It was unexpected to me, but it seems that 'Offline' can be arbitrarily set/unset on any file (even if there's no corresponding mechanism to actually make it offline) and you can even do so through the attrib program:

C:\> echo Test! > foo.txt
C:\> attrib +o foo.txt
C:\> dir foo.txt
       (7) foo.txt

Actually it might be intentional on Dropbox's part – notice that if the parent folder is changed to "Local" via Smart Sync, then Dropbox removes the 'Offline' attribute from all files as well. However, if the folder is set to "Online-only" via Smart Sync, then even downloaded files retain the 'Offline' attribute, which is perhaps supposed to mean that they're considered "temporarily cached" and Dropbox may convert them back into online-only when disk space is low.
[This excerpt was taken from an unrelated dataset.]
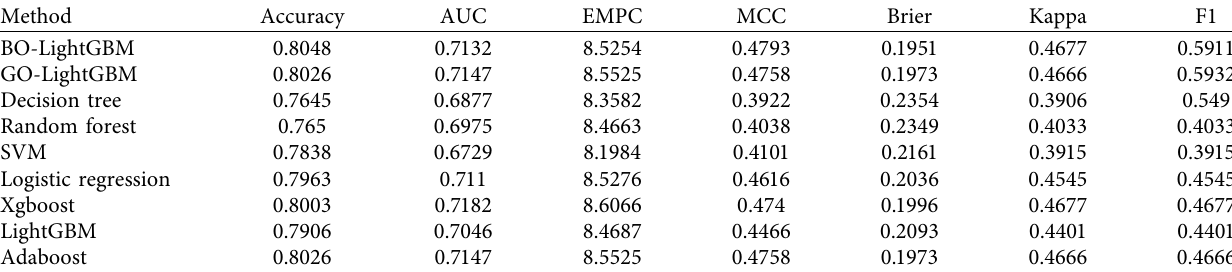
Table 11: Evaluation result of IBM dataset.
Screenshot of Dropbox's "Automatically make files online-only" feature


Use fsutil reparsepoint query to see the "reparse tag" contents of a reparse point.

Use fsutil file layout to examine an NTFS file's structure. If it actually holds data, then the ::$DATA stream will show up as having the correct allocated size.

(Ignore the presence of ":com.dropbox.attrs:$DATA"; that's an ordinary Alternate Data Stream – an xattr – which is passive and doesn't influence filesystem behavior.)